ASSIGNMENT: Copy out the records word for word, starting at the line containing "Which series has the largest" and ending at the line containing "To the nearest", with both of those lines included. Omit the pictures from your answer.

DATASET RECORDS:
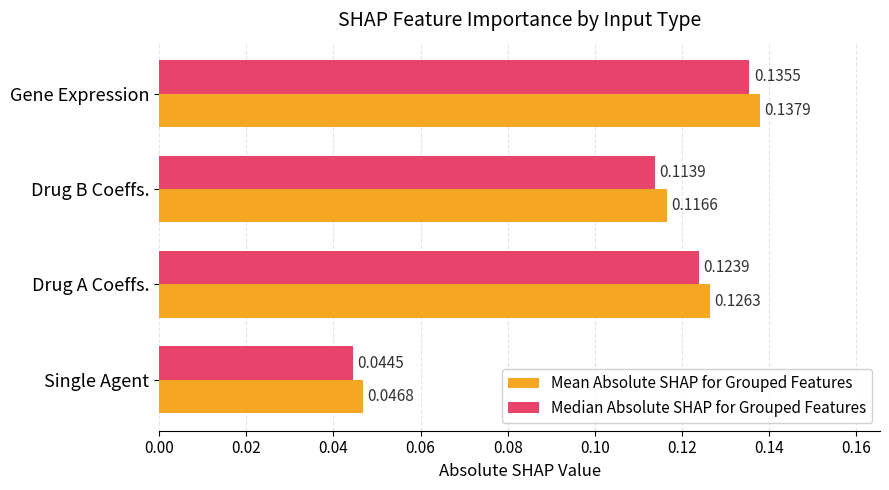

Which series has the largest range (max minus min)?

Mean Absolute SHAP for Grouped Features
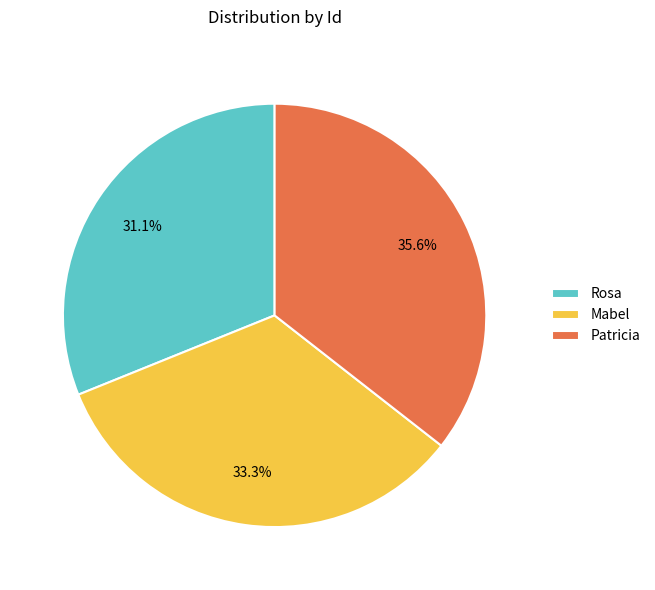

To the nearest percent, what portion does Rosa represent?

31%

--

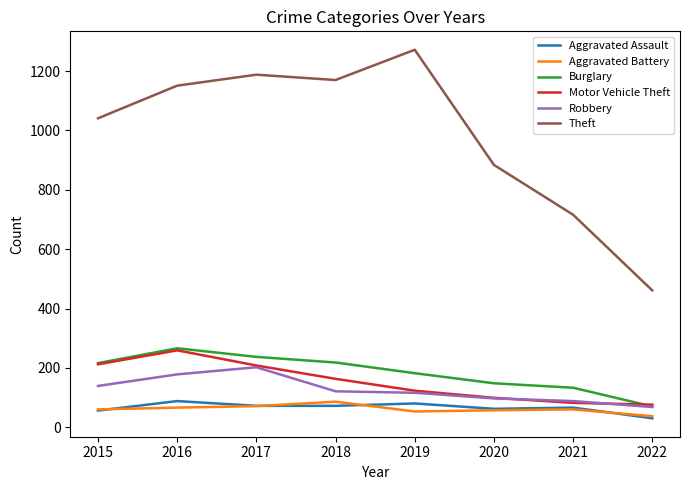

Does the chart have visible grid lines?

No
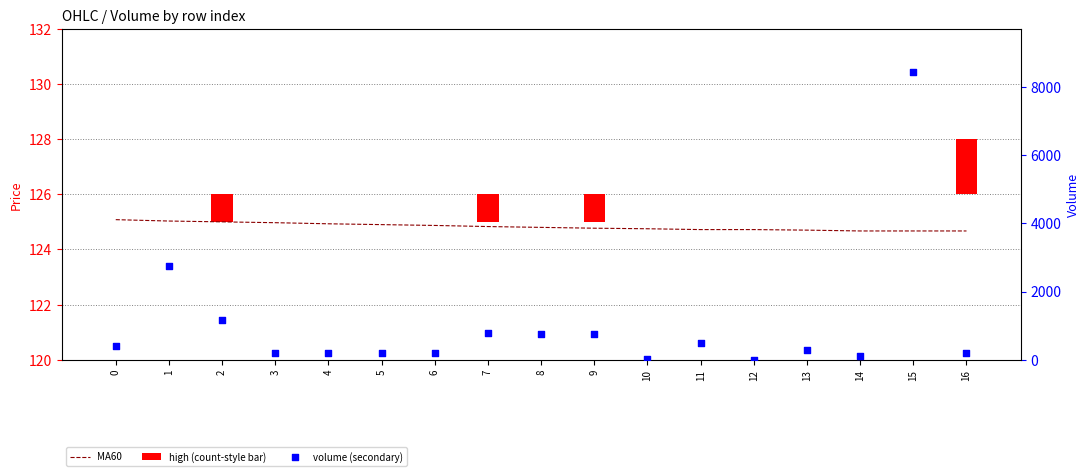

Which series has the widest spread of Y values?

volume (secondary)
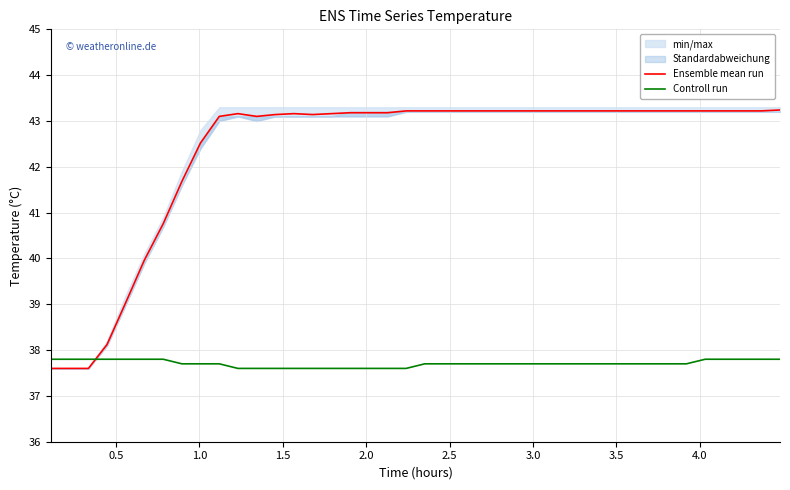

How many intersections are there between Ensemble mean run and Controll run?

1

RESULT OF THIS EXERCISE:
Which series has the largest range (max minus min)?

Mean Absolute SHAP for Grouped Features

To the nearest percent, what portion does Rosa represent?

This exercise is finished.